No debía haberles hablado de la joven llamada Bamu. Mucho menos como lo había hecho, revelando que era hermosa, como una palmera. Decir aquello al teniente era como enseñarle un salami a un mono.
El oimbé de Livo cambió de color. Ahora era morado. Acababa de ocurrírsele una idea triste. Él también era un mono, y había actuado así, siguiéndole la corriente a Van Thiegel, con la esperanza de obtener algún paquete de galletas. Pero no habría tal. Los borrachos no solían ser generosos, no en Yangambi.
Donatien llenó las copas con un líquido amarillento.
—Dicen que la muchacha tiene las orejas redondísimas —dijo—. Pero yo no se las he visto, porque aquella primera vez no fue más que un momento, y luego el capitán me prohibió acercarme a su mugini. Estoy viendo que al final me voy a quedar sin premio. Y la verdad es que me gustaría mucho recuperar mis esmeraldas. Cuando abramos nuestro club en Amberes me gustaría verlas detrás del mostrador, adornando a mi mujer. Los clientes lo apreciarían. Una de mis hermanas siempre solía decir que a los clientes de ahora les gustan los clubes elegantes, no los antros de la época de nuestros padres. Y, pensándolo bien, podríamos colocar allí a la novia de Chrysostome. Si es tan hermosa sería un buen cebo para atraer clientes.
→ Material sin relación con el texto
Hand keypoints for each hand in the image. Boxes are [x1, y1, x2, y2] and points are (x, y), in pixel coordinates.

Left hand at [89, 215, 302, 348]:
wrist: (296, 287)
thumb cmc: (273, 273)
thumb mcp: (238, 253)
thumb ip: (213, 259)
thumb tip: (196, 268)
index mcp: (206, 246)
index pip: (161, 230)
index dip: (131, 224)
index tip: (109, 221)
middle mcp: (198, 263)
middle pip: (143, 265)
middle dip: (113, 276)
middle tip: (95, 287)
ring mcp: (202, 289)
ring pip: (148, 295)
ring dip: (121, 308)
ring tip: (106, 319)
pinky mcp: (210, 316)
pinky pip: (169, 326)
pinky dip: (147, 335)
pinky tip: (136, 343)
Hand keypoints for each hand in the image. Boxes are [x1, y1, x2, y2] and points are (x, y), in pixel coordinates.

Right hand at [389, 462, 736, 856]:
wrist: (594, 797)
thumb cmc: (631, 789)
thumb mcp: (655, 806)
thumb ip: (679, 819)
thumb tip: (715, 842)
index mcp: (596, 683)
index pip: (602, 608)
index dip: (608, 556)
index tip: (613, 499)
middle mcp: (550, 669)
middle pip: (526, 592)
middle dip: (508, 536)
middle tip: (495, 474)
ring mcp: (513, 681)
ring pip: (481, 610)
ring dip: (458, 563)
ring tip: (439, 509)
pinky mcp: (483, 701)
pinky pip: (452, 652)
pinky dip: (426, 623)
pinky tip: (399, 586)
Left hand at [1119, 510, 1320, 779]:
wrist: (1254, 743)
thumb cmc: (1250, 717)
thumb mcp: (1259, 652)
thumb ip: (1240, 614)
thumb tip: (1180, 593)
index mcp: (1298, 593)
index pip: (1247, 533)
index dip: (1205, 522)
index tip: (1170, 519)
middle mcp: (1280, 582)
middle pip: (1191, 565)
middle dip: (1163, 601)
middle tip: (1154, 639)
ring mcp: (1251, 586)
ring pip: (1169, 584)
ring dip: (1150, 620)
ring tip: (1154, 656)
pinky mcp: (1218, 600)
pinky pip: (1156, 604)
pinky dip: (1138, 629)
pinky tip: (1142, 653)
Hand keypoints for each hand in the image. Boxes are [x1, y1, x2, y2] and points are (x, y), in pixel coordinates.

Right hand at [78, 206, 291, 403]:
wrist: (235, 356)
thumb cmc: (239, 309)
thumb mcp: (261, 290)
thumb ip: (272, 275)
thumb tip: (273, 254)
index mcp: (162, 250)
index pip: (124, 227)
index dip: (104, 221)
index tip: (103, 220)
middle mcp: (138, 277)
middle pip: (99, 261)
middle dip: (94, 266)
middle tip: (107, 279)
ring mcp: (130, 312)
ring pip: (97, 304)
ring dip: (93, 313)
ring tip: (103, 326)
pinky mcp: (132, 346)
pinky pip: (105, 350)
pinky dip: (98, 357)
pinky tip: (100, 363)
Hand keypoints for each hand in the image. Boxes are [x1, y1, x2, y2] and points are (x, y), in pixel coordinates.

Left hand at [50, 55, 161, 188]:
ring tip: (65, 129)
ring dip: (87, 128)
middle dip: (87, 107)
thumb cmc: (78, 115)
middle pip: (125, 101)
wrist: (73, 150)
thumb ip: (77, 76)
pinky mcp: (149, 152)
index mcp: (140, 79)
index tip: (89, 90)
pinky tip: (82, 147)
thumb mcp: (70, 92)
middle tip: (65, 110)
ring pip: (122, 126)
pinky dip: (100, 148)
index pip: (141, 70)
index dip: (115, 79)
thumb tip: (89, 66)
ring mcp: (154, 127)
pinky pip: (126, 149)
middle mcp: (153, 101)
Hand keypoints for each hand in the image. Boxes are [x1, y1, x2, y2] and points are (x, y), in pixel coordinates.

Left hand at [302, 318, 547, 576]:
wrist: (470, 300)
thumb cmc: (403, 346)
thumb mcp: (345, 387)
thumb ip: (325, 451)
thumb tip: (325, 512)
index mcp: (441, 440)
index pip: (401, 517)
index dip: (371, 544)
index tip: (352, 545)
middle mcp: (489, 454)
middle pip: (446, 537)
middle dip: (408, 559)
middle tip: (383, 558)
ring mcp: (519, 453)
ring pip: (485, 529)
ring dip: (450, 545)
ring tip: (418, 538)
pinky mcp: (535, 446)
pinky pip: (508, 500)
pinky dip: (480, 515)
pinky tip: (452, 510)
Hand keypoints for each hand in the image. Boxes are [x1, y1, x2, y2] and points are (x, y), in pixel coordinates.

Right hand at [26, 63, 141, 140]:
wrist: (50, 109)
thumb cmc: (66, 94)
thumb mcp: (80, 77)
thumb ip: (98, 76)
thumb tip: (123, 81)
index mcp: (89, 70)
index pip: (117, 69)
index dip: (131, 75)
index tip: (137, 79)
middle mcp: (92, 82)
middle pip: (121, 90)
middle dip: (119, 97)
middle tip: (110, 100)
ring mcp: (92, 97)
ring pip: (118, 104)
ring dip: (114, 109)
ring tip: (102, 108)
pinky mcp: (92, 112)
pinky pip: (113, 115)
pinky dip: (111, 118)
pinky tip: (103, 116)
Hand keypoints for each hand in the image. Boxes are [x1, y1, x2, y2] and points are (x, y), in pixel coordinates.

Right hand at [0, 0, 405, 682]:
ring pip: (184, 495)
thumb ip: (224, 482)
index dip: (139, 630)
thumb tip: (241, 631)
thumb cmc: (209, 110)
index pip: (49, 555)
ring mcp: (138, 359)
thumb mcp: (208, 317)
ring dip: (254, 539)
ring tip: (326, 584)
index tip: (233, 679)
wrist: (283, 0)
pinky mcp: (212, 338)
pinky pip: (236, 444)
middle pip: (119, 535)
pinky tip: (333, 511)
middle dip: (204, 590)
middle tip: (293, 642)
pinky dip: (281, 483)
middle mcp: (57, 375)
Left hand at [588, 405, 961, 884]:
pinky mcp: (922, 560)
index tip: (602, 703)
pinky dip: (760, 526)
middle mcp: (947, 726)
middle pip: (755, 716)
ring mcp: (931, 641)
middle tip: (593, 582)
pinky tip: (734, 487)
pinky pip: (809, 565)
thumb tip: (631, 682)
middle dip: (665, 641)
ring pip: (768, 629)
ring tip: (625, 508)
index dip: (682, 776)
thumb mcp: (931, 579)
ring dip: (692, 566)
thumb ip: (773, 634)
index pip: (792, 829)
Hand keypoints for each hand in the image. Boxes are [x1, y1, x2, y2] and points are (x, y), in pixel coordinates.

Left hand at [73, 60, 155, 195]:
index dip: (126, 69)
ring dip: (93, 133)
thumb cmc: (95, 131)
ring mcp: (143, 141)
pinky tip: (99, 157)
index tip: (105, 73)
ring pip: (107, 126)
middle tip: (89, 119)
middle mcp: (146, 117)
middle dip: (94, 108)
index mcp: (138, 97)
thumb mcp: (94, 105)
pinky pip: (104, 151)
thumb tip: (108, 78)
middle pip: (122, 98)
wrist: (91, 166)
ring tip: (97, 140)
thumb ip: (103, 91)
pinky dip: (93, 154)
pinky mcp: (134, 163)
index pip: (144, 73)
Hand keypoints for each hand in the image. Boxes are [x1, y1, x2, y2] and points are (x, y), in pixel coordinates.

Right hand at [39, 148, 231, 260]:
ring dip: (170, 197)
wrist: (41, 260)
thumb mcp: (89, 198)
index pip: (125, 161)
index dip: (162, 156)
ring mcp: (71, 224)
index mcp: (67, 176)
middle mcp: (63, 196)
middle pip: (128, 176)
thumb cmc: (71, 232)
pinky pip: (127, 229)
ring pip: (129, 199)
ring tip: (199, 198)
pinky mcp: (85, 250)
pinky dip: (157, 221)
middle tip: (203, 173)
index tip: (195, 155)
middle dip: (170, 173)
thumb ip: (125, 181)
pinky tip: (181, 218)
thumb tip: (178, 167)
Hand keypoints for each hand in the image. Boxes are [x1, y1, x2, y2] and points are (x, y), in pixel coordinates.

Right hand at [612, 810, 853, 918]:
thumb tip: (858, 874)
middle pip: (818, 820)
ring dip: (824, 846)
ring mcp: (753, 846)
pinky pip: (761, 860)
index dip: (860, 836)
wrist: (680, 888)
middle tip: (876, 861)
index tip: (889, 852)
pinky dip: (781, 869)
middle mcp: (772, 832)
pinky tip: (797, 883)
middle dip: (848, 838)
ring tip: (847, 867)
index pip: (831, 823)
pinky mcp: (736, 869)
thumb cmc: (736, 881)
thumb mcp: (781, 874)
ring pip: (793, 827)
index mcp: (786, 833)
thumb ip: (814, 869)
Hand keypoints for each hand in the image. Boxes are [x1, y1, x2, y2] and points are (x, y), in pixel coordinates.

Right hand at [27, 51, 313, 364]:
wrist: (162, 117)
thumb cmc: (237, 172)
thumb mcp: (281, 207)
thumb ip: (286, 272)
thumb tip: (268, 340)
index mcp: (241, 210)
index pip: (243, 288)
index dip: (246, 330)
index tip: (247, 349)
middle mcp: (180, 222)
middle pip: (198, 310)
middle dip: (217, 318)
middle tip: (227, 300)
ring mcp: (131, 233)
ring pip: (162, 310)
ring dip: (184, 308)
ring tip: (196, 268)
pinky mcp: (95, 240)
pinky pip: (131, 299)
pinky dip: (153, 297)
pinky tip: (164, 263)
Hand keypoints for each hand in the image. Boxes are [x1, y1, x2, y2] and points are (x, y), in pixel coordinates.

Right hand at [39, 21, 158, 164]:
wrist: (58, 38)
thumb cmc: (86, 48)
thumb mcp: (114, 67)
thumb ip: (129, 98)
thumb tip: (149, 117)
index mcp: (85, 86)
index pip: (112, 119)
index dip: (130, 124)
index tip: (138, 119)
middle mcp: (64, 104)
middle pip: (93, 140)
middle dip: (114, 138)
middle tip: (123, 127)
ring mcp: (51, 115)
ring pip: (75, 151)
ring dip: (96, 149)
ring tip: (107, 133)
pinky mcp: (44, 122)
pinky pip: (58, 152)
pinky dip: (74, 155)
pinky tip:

—¿Por qué no te callas? —le dijo Van Thiegel. Poco a poco, la lengua le iba volviendo a su ser. Aunque torpe, al menos se movía. Miró a Livo—. Si no lo hacen, ¿a qué se dedican? —preguntó.
—Observe, mi teniente —intervino Donatien. Tomó las manos de Livo mirándole con ternura. Luego comenzó a hacerle caricias: en una mejilla, en la otra, en la parte izquierda del pecho, en la parte derecha. Muy despacio, con suavidad.
—¡O sea, que nuestra jovencita es más virgen que esa de piedra que se han llevado a Samanga! —dijo Van Thiegel poniéndose de pie. La manada de chimpancés se internó apresuradamente en la selva—. ¡Vamos! ¡Ha llegado el momento del amor! ¡Madelaine me llama! —gritó.
La brisa trajo los sonidos del tam-tam.